COLUMBUS, Ohio, Sept. 6 (UPI) -- Jefferson Thomas, one of the nine who integrated all-white Central High School in Little Rock, Ark., in 1957, has died, a fellow Little Rock Nine member said.
Minnijean Brown Trickey said Thomas was 67 when he died Sunday of pancreatic cancer in Columbus, Ohio, the Arkansas Democrat-Gazette reported Monday.
Thomas was 15 when he volunteered to release the stranglehold of Central High's segregation policy by helping push 1954's Brown vs. Board of Education's insistence of desegregation against Gov. Orval Faubus's shove of mob defiance.
It took a highly reluctant President Eisenhower to nationalize the Arkansas National Guard and send in the Army's 101st Airborne Division to escort the teens past the governor, spitting, rock-throwing mobs calling for lynching.
The experience taught him to take a stand and persevere, he said in a 2007 interview.

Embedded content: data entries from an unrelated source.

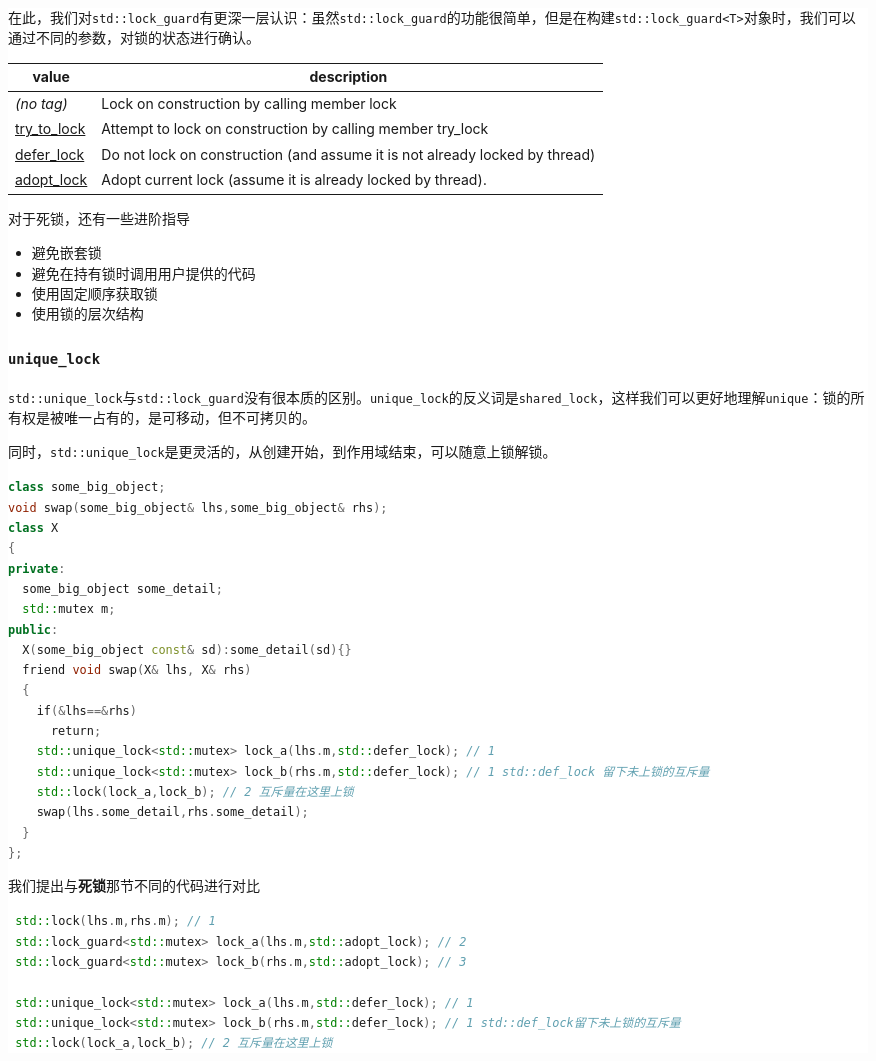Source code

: 在此，我们对`std::lock_guard`有更深一层认识：虽然``std::lock_guard``的功能很简单，但是在构建``std::lock_guard<T>``对象时，我们可以通过不同的参数，对锁的状态进行确认。

| value                                               | **description**                                              |
| --------------------------------------------------- | ------------------------------------------------------------ |
| *(no tag)*                                          | Lock on construction by calling member lock                  |
| [try_to_lock](http://www.cplusplus.com/try_to_lock) | Attempt to lock on construction by calling member try_lock   |
| [defer_lock](http://www.cplusplus.com/defer_lock)   | Do not lock on construction (and assume it is not already locked by thread) |
| [adopt_lock](http://www.cplusplus.com/adopt_lock)   | Adopt current lock (assume it is already locked by thread).  |



对于死锁，还有一些进阶指导

- 避免嵌套锁
- 避免在持有锁时调用用户提供的代码
- 使用固定顺序获取锁
- 使用锁的层次结构

### ``unique_lock``

`std::unique_lock`与`std::lock_guard`没有很本质的区别。`unique_lock`的反义词是`shared_lock`，这样我们可以更好地理解`unique`：锁的所有权是被唯一占有的，是可移动，但不可拷贝的。

同时，``std::unique_lock``是更灵活的，从创建开始，到作用域结束，可以随意上锁解锁。

```cpp
class some_big_object;
void swap(some_big_object& lhs,some_big_object& rhs);
class X
{
private:
  some_big_object some_detail;
  std::mutex m;
public:
  X(some_big_object const& sd):some_detail(sd){}
  friend void swap(X& lhs, X& rhs)
  {
    if(&lhs==&rhs)
      return;
    std::unique_lock<std::mutex> lock_a(lhs.m,std::defer_lock); // 1
    std::unique_lock<std::mutex> lock_b(rhs.m,std::defer_lock); // 1 std::def_lock 留下未上锁的互斥量
    std::lock(lock_a,lock_b); // 2 互斥量在这里上锁
    swap(lhs.some_detail,rhs.some_detail);
  }
};
```

我们提出与**死锁**那节不同的代码进行对比

```cpp
 std::lock(lhs.m,rhs.m); // 1
 std::lock_guard<std::mutex> lock_a(lhs.m,std::adopt_lock); // 2
 std::lock_guard<std::mutex> lock_b(rhs.m,std::adopt_lock); // 3
 
 std::unique_lock<std::mutex> lock_a(lhs.m,std::defer_lock); // 1
 std::unique_lock<std::mutex> lock_b(rhs.m,std::defer_lock); // 1 std::def_lock留下未上锁的互斥量
 std::lock(lock_a,lock_b); // 2 互斥量在这里上锁
```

"You can't control what other people do and how they treat you, but you do have control in how you react and respond to them," Thomas said in that article. "I still do that every day."
After graduating from Central High School, Thomas served in Vietnam, earned a bachelor's degree in business administration, helped run a family-owned business and later became an accounting clerk with the Defense Department, the newspaper said.
Thomas is survived by his wife Mary, a son and two stepchildren. Memorial services are planned in Columbus and Los Angeles.